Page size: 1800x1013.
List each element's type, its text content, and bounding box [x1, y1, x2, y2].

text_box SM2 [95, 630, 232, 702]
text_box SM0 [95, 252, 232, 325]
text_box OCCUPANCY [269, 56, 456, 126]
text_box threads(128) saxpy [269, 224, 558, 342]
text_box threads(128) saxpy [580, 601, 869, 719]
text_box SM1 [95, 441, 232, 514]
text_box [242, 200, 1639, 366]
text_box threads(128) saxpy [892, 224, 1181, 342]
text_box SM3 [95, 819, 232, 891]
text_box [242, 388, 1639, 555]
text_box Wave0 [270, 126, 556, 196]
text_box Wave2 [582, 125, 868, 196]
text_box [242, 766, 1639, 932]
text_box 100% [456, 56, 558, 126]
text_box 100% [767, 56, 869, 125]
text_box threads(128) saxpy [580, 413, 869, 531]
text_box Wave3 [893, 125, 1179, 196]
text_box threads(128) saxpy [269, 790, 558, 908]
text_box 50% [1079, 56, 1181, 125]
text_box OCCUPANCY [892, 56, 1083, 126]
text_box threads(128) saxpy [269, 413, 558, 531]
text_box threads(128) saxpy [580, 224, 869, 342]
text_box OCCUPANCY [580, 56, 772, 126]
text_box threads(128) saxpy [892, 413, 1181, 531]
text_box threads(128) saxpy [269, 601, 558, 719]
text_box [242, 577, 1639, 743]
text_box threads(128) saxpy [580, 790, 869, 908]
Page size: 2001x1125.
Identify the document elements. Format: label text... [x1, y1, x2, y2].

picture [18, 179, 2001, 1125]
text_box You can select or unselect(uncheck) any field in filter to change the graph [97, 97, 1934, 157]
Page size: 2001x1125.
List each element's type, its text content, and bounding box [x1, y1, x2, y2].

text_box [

########

## Problem requirements:
Taking the entries above, please repeat each one exactly.

## Problem solution:
Page size: 1800x1013.
List each element's type, its text content, and bounding box [x1, y1, x2, y2].

text_box SM2 [95, 630, 232, 702]
text_box SM0 [95, 252, 232, 325]
text_box OCCUPANCY [269, 56, 456, 126]
text_box threads(128) saxpy [269, 224, 558, 342]
text_box threads(128) saxpy [580, 601, 869, 719]
text_box SM1 [95, 441, 232, 514]
text_box [242, 200, 1639, 366]
text_box threads(128) saxpy [892, 224, 1181, 342]
text_box SM3 [95, 819, 232, 891]
text_box [242, 388, 1639, 555]
text_box Wave0 [270, 126, 556, 196]
text_box Wave2 [582, 125, 868, 196]
text_box [242, 766, 1639, 932]
text_box 100% [456, 56, 558, 126]
text_box 100% [767, 56, 869, 125]
text_box threads(128) saxpy [580, 413, 869, 531]
text_box Wave3 [893, 125, 1179, 196]
text_box threads(128) saxpy [269, 790, 558, 908]
text_box 50% [1079, 56, 1181, 125]
text_box OCCUPANCY [892, 56, 1083, 126]
text_box threads(128) saxpy [269, 413, 558, 531]
text_box threads(128) saxpy [580, 224, 869, 342]
text_box OCCUPANCY [580, 56, 772, 126]
text_box threads(128) saxpy [892, 413, 1181, 531]
text_box threads(128) saxpy [269, 601, 558, 719]
text_box [242, 577, 1639, 743]
text_box threads(128) saxpy [580, 790, 869, 908]
Page size: 2001x1125.
Identify the document elements. Format: label text... [x1, y1, x2, y2].

picture [18, 179, 2001, 1125]
text_box You can select or unselect(uncheck) any field in filter to change the graph [97, 97, 1934, 157]
Page size: 2001x1125.
List each element's type, its text content, and bounding box [x1, y1, x2, y2].

text_box [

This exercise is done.